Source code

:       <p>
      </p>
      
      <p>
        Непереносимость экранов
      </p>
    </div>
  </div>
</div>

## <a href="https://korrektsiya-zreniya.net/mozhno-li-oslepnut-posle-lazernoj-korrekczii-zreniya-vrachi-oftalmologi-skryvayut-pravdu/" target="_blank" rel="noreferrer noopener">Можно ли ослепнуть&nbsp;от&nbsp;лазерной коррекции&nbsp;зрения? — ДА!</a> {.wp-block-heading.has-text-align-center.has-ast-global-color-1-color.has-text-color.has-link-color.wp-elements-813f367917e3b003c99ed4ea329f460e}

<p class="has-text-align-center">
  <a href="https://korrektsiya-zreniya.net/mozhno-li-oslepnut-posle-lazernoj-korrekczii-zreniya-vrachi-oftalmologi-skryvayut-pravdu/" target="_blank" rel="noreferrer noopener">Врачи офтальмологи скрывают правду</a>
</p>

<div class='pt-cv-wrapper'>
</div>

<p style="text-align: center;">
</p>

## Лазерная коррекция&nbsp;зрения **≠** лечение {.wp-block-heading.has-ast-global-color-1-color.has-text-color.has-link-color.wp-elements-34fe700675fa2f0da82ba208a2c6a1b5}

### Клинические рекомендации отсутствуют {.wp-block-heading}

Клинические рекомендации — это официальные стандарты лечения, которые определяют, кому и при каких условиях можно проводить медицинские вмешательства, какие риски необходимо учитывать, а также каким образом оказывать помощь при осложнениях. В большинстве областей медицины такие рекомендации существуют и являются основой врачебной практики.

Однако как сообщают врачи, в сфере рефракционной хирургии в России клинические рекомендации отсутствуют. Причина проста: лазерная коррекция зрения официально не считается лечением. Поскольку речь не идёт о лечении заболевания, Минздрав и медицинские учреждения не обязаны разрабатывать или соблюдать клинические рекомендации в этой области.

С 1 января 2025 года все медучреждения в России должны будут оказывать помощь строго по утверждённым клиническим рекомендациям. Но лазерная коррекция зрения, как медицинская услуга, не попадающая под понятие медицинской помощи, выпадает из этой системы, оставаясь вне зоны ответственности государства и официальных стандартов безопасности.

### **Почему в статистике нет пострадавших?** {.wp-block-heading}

+++

● **WHAT THE TASK REQUIRES**
Out of the records above, pull the lines that include the word "class".

● **RESULT**
<p class="has-text-align-center">
<div class='pt-cv-wrapper'>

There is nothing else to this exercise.